Proposals for Roundtables on Coherence

by the Ecumenical Team Financing for Development

19 March 2002

Justice demands the genuine transformation of the international financial system, including the creation of new institutions, to ensure that all countries and their peoples are democratically represented and their concerns are meaningfully addressed. Ethical issues form the basis of sustainable development which is essential for peace. Financing cannot and must not be seen to be an end in itself. It must focus on people-centered planet-friendly development. Global justice demands the equitable sharing of resources to ensure a decent quality of life for all, and the redistribution of wealth and power at the systemic level to redress existing injustices.
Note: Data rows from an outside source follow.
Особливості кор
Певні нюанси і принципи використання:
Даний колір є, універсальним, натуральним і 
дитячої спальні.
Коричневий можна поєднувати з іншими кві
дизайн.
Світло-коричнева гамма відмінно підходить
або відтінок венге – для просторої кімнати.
Global peace demands the shift of resources expended on military toward development.

Staying engaged requires tangible commitments and coherent policies and actions. The prevailing economic and financial systems place excessive power in the hands of international economic agencies and global financiers.
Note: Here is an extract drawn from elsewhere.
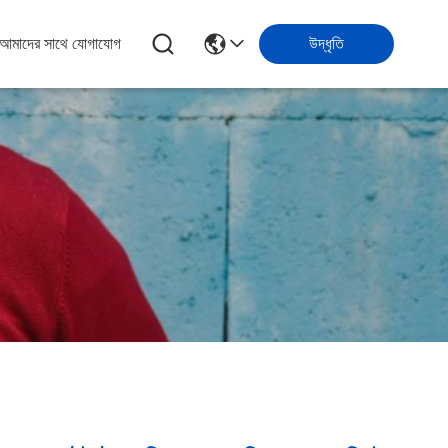
আমাদের সাথে যোগাযোগ
উদ্ধৃতি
Global economic governance must be transformed so that its institutions (the IFIs and the WTO) are accountable and serve all people, not simply the wealthy and powerful. Genuine and just coherence requires commitment to:

  • The principle of democratization of the international financial system, to include:
    • Full participation of civil society, without exclusion, in economic, social and political decision-making at all levels
    • Strengthening ECOSOC's capacity to exercise its responsibility in the domains of development, economics, finance, trade, and social policy
    • Democratizing the Bretton Woods institutions and the WTO
    • Establishing within the UN system a global forum on taxation, to initiate new forms of taxes, including Currency Transaction Taxes, to control the devastating volatility on vulnerable populations and economies;
    • National and international efforts to counteract excessive tax competition, tax evasion, corruption and money-laundering.
    • Creating a global council at the highest political level to provide leadership on issues of global governance.
  • The Jubilee principle of a fresh start, a pre-condition to real coherence, to include:
    • Immediate cancellation of the external debt of the poorest countries
    • Substantial debt reduction for heavily indebted middle-income countries
    • The establishment of an independent, participatory and fair debt arbitration mechanism which will promote ethical lending and borrowing policies.
  • The principle of the primacy of just trade, to include:
    • Immediate market access for developing countries
    • Elimination of the structural inequities in the global trading system
    • Solving the chronic problems of unequal terms of trade
    • Mutuality, transparency and public participation in future trade negotiations.
  • Corporate Social Responsibility, to include:
    • International human rights, labour and environmental law as the basis for regulatory frameworks
    • The re-institution - under ECOSOC - of the Commission on Transnational Corporations (TNCs) to establish regulatory mechanisms which address the relationship between corporate policies and practices and international obligations;
    • TNCs operating according to the principles of transparency, accountability, access to information and gender equity, with enforceable codes of conduct.
  • New Partnerships, to include:
    • Re-thinking NEPAD to ensure it includes the process and form of the original New Africa Initiative (NAI), which should first build dialogue and partnerships within Africa for an accelerated program of development led by Africans. The current version has become a casualty of a model of partnership driven by the dominant global economic forces, which themselves underlie the current economic, social and cultural crises in Africa.